----- Quoted passage

We have been feeding into this PM commission, and seeking to elevate the unique role that community groups, social enterprises, and charities can play in the recovery and beyond. We have done this both on our own and with others, as we believe that working together will be critical to securing the Government policy measures we all hope for. For example, with the national forum for UK social investment and finance intermediaries, and the partnership of Access, Big Society Capital, the Impact Investing Institute, Power to Change, the School for Social Entrepreneurs, Social Enterprise UK, Social Investment Business, and UnLtd.
There is much to shout about, such as the impressive track record of social enterprises on employment, especially given that unemployment is our biggest incoming challenge. We are eager to make the most of the glimmer of interest from Boris Johnson.
The UK’s 100,000 social enterprises already employ 2 million people and contribute £60 billion to the UK economy. Social enterprises offer more jobs relative to the private sector – for every £100,000 of turnover, social enterprises create three jobs compared to 0.66 in the private sector. What is more, the jobs social enterprises create are disproportionately in the poorest communities, and target those furthest from the labour market.
Around 30% [or 600,000] of their total jobs created are in the most deprived communities, and 40% of social enterprises actively seek to employ people with disabilities, care leavers, ex-offenders, the homeless, and veterans. Last but not least, social enterprises invest more in improving the quality of those jobs – 74% of social enterprises invest in work and training for their staff compared to 47% of SMEs.

----------

- _Work item_:
Please copy the passage on social enterprises and the recovery word for word, from start to finish.

----- Provided information

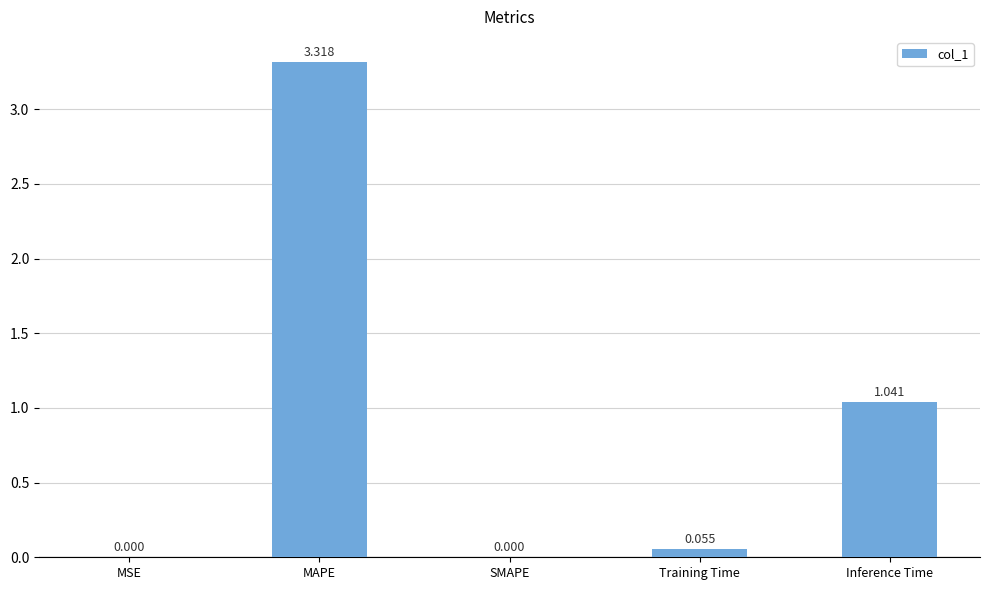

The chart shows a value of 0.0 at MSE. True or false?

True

----------
----- Provided information

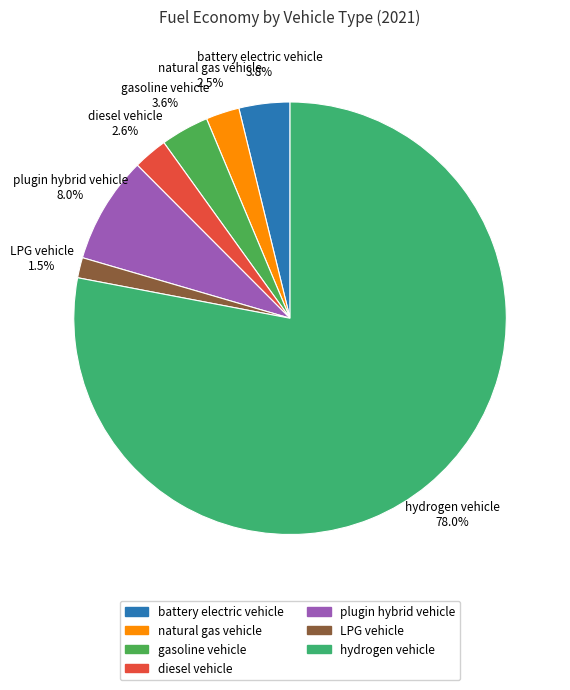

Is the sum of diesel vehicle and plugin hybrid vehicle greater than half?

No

----------

- _Exercise response_:
We have been feeding into this PM commission, and seeking to elevate the unique role that community groups, social enterprises, and charities can play in the recovery and beyond. We have done this both on our own and with others, as we believe that working together will be critical to securing the Government policy measures we all hope for. For example, with the national forum for UK social investment and finance intermediaries, and the partnership of Access, Big Society Capital, the Impact Investing Institute, Power to Change, the School for Social Entrepreneurs, Social Enterprise UK, Social Investment Business, and UnLtd.
There is much to shout about, such as the impressive track record of social enterprises on employment, especially given that unemployment is our biggest incoming challenge. We are eager to make the most of the glimmer of interest from Boris Johnson.
The UK’s 100,000 social enterprises already employ 2 million people and contribute £60 billion to the UK economy. Social enterprises offer more jobs relative to the private sector – for every £100,000 of turnover, social enterprises create three jobs compared to 0.66 in the private sector. What is more, the jobs social enterprises create are disproportionately in the poorest communities, and target those furthest from the labour market.
Around 30% [or 600,000] of their total jobs created are in the most deprived communities, and 40% of social enterprises actively seek to employ people with disabilities, care leavers, ex-offenders, the homeless, and veterans. Last but not least, social enterprises invest more in improving the quality of those jobs – 74% of social enterprises invest in work and training for their staff compared to 47% of SMEs.